Start of Input material
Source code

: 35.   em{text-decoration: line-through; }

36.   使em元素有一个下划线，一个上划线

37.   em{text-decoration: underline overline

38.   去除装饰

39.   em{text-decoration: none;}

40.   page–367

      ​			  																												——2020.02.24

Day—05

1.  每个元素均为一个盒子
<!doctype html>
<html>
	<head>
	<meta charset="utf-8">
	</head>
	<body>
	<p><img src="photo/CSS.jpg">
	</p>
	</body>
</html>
End of Input material
(Required action)
The records above are to be copied out exactly, line for line.

(Solution to the problem)
Source code

: 35.   em{text-decoration: line-through; }

36.   使em元素有一个下划线，一个上划线

37.   em{text-decoration: underline overline

38.   去除装饰

39.   em{text-decoration: none;}

40.   page–367

      ​			  																												——2020.02.24

Day—05

1.  每个元素均为一个盒子
<!doctype html>
<html>
	<head>
	<meta charset="utf-8">
	</head>
	<body>
	<p><img src="photo/CSS.jpg">
	</p>
	</body>
</html>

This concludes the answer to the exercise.